One bill allowed for Wi-Fi wary parents to choose an alternative for their child, and called for kids to have recess so they get a chance to move around in the physical world for some part of their day. Another bill called for proper labeling of wireless technology. Buried deeply in your cellphone manual are tips about using your device more safely. The bill asked to have these tips more explicit with clear warning labels so that consumers take safety more seriously.
Neither of these bills were able to pass.
The third bill (283), however, did pass. It focused on better public understanding of the biological impact of wireless.
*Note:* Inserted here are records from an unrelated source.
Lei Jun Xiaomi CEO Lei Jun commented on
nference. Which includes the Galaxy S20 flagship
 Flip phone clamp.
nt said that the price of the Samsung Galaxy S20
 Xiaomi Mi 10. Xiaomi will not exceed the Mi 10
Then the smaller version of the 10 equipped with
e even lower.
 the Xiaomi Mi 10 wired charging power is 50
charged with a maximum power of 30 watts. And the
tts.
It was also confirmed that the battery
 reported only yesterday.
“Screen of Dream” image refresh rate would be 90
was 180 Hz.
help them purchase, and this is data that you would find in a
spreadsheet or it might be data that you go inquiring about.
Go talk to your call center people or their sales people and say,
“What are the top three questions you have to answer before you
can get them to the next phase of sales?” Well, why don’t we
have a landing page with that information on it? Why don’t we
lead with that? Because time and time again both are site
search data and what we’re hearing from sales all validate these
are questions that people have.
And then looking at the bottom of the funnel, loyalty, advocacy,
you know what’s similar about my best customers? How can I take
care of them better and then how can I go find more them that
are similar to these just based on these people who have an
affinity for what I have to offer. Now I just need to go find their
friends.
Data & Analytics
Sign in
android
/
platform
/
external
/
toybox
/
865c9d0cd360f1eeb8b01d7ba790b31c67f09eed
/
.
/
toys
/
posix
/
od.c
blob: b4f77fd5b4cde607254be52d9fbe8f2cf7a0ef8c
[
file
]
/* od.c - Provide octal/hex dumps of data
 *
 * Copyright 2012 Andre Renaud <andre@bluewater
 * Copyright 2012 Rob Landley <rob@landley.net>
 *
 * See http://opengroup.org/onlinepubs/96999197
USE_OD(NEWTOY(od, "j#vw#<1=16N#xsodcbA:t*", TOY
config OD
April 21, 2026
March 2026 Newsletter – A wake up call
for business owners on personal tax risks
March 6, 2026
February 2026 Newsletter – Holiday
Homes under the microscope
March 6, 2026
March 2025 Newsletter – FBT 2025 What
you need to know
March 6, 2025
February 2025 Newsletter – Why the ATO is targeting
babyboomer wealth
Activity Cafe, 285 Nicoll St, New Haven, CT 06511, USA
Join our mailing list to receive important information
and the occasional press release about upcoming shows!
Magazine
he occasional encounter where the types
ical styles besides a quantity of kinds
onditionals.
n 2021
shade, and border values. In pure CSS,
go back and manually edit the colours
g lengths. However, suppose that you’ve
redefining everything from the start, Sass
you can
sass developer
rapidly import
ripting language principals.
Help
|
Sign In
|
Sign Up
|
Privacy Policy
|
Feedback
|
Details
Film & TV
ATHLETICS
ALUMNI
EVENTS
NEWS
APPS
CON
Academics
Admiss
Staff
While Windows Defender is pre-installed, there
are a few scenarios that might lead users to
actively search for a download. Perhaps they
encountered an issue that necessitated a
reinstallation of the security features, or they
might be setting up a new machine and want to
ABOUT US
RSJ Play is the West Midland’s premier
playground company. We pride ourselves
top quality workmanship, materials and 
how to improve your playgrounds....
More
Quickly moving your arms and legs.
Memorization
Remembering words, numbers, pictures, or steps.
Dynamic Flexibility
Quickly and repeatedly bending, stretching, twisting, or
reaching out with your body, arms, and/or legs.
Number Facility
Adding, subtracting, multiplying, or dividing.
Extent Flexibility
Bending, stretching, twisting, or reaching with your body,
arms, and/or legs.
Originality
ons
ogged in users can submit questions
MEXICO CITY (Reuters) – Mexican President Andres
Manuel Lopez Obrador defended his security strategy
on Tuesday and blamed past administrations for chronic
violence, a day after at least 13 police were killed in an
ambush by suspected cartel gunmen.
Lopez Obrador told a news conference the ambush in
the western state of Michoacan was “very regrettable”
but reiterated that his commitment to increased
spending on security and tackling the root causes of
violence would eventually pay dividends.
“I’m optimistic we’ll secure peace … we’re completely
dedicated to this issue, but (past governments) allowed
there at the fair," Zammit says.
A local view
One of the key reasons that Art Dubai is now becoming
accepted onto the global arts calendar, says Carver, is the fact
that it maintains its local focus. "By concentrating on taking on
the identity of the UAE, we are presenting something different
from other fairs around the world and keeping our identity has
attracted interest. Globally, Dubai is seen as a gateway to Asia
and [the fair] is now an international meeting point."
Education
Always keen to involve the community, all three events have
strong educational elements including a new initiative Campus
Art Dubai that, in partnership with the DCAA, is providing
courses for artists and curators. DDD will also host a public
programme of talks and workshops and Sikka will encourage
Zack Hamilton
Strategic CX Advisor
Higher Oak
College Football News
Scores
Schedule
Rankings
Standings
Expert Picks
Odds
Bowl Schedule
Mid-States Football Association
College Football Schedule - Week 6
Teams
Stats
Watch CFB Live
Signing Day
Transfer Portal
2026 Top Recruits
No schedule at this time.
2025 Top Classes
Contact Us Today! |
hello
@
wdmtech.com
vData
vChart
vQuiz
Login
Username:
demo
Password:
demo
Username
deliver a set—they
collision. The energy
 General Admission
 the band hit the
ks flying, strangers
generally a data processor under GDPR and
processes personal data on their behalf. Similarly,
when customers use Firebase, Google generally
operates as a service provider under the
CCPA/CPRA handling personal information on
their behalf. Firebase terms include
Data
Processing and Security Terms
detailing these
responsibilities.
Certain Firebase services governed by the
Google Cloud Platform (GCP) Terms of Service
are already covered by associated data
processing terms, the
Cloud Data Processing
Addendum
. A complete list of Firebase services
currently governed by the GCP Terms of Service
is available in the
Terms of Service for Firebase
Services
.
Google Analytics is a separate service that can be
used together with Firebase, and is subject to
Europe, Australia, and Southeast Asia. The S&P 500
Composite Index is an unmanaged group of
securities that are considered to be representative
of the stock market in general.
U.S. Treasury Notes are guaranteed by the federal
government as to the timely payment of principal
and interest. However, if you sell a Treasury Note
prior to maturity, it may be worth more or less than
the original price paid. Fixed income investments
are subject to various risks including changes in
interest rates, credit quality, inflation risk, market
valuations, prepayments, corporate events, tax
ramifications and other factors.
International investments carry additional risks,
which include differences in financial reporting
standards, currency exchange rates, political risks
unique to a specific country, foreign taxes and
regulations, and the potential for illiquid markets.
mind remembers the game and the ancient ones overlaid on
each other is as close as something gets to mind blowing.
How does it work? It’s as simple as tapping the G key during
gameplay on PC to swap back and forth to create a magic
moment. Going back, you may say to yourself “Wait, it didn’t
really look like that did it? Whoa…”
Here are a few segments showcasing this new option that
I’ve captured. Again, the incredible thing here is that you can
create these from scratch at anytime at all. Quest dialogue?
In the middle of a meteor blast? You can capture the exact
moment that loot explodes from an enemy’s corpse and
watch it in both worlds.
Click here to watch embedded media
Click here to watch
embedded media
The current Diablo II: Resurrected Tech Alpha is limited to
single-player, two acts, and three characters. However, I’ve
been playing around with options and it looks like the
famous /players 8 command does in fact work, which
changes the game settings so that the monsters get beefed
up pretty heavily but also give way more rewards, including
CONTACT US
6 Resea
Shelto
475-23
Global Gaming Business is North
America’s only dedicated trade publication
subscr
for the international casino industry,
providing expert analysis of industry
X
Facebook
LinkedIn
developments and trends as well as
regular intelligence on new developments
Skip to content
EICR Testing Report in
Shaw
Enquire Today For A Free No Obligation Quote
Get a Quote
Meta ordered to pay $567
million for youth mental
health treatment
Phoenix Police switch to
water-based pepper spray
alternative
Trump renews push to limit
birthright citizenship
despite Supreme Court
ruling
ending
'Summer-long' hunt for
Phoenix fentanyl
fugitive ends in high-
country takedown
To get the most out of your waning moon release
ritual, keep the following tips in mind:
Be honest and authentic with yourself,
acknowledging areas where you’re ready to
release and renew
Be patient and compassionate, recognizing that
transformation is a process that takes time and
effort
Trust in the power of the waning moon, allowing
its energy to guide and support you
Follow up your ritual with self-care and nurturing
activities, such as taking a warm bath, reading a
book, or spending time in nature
It requires public and private schools to distribute information about the potential health risks of wireless network technology to employees, students and parents or guardians. It also requires the state’s Health Authority to examine peer-reviewed, independently funded studies on the effects of exposure to microwave radiation in schools and similar environments, particularly exposure that results from the use of wireless network technologies. It then calls on the Health Authority to create guidelines based on this review.
Mayer says the study that bill 283 demands was supposed to be out in July. But because of complications with COVID-19, it has been postponed until January 2021.
“We didn’t tackle 5G in any of the bills we introduced, but that has become that hottest issue right now. We’d like to do something about that soon,” Mayer said.
Whatever form legislation takes, Mayer says the biggest challenge is getting schools, lawmakers, and the public to treat the issue with the gravity it deserves.
“Getting people to believe that what we say is real and true is really a heavy lift because they don’t want to think there is a downside to their devices,” Mayer said. “And they especially don’t want to think that giving devices to their kids is a bad thing to do.”
Herbert says another reason why people may be resistant to see this problem is that all this wireless radiation may be affecting our judgment.
“Your judgment is intrinsically off when your brain function is altered in some way. You could be missing things—missing distinctions, or being disorganized in ways you don’t realize until you come out of it. Maybe you never come out of it,” Herbert said. “Just something to contemplate as we try and look at our increasing exposure to electromagnetic waves.”